What to work on
Transcribe word for word the lines below from the line with "image of neoplastic" through the line with "image of glioma", ends included.

Collected data entries
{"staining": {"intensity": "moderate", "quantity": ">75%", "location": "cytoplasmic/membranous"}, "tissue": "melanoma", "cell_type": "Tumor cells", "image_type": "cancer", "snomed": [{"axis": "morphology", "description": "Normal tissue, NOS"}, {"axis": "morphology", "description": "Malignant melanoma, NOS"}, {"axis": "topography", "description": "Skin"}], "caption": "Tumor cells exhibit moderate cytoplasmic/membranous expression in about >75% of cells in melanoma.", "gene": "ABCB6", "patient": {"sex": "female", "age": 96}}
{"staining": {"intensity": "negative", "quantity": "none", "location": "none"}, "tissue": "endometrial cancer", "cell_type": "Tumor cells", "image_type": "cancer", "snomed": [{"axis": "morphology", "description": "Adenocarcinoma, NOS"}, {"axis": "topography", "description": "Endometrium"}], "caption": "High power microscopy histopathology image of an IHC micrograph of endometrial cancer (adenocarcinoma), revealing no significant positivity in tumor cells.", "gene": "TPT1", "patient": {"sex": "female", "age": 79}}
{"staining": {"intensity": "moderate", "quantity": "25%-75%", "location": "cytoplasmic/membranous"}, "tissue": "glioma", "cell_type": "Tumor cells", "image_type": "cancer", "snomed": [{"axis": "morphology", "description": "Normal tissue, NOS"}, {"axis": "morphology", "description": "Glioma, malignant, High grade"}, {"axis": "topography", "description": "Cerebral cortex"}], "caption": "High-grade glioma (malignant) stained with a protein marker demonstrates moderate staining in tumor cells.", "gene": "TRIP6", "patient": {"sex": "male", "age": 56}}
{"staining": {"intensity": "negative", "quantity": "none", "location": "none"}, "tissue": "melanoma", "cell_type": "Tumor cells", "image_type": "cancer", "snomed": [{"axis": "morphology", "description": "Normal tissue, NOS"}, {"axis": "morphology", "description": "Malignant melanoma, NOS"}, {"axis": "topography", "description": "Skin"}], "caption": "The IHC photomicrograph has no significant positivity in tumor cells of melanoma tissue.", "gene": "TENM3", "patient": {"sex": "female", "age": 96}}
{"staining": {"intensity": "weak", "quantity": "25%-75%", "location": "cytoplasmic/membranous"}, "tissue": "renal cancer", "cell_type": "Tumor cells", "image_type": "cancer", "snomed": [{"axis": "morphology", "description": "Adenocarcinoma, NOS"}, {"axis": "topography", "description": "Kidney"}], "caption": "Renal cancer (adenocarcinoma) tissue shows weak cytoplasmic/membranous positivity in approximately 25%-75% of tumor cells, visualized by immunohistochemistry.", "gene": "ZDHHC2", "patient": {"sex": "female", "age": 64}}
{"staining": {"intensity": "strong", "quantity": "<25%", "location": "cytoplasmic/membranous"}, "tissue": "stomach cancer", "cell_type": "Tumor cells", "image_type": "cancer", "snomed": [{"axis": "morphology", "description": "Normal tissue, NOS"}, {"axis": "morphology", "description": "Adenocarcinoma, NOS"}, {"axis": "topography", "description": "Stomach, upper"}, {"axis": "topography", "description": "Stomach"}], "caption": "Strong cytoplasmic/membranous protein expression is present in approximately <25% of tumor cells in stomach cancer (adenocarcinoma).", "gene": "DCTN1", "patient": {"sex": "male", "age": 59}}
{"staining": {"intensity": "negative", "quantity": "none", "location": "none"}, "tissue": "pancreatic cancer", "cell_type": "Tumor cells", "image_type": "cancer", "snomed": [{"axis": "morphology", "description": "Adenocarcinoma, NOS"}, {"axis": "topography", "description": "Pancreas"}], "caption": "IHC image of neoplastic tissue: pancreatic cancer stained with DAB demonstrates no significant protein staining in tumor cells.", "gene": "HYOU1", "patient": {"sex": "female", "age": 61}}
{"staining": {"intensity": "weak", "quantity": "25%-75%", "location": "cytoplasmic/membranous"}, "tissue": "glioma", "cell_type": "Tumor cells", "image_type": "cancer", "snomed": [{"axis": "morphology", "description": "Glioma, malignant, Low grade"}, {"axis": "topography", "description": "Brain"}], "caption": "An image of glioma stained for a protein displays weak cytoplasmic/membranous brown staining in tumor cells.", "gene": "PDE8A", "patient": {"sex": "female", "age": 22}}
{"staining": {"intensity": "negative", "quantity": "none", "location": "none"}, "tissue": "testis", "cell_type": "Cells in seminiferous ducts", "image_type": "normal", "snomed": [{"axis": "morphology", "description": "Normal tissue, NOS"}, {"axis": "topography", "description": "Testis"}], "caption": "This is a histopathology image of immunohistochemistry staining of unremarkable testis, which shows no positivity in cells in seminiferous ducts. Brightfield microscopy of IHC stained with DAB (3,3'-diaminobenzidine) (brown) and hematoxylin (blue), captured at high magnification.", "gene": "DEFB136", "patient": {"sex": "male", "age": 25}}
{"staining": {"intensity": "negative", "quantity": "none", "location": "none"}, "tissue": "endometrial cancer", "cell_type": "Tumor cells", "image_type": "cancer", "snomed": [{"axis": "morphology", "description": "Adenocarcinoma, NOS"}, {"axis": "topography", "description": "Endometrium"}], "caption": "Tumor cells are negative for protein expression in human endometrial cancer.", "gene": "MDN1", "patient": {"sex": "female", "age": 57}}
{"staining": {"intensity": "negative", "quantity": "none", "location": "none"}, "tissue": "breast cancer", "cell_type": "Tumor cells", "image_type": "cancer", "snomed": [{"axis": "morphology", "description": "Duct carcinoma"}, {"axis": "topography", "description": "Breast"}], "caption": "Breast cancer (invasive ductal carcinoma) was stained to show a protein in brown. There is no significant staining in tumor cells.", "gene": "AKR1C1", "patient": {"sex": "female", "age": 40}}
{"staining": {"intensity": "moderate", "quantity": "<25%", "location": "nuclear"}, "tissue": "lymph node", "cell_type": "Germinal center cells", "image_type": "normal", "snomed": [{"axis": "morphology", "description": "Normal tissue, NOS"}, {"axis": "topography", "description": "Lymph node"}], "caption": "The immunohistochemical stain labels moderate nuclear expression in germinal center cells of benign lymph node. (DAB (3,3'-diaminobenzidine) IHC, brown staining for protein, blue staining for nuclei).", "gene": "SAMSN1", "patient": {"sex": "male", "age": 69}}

Solution to this problem
{"staining": {"intensity": "negative", "quantity": "none", "location": "none"}, "tissue": "pancreatic cancer", "cell_type": "Tumor cells", "image_type": "cancer", "snomed": [{"axis": "morphology", "description": "Adenocarcinoma, NOS"}, {"axis": "topography", "description": "Pancreas"}], "caption": "IHC image of neoplastic tissue: pancreatic cancer stained with DAB demonstrates no significant protein staining in tumor cells.", "gene": "HYOU1", "patient": {"sex": "female", "age": 61}}
{"staining": {"intensity": "weak", "quantity": "25%-75%", "location": "cytoplasmic/membranous"}, "tissue": "glioma", "cell_type": "Tumor cells", "image_type": "cancer", "snomed": [{"axis": "morphology", "description": "Glioma, malignant, Low grade"}, {"axis": "topography", "description": "Brain"}], "caption": "An image of glioma stained for a protein displays weak cytoplasmic/membranous brown staining in tumor cells.", "gene": "PDE8A", "patient": {"sex": "female", "age": 22}}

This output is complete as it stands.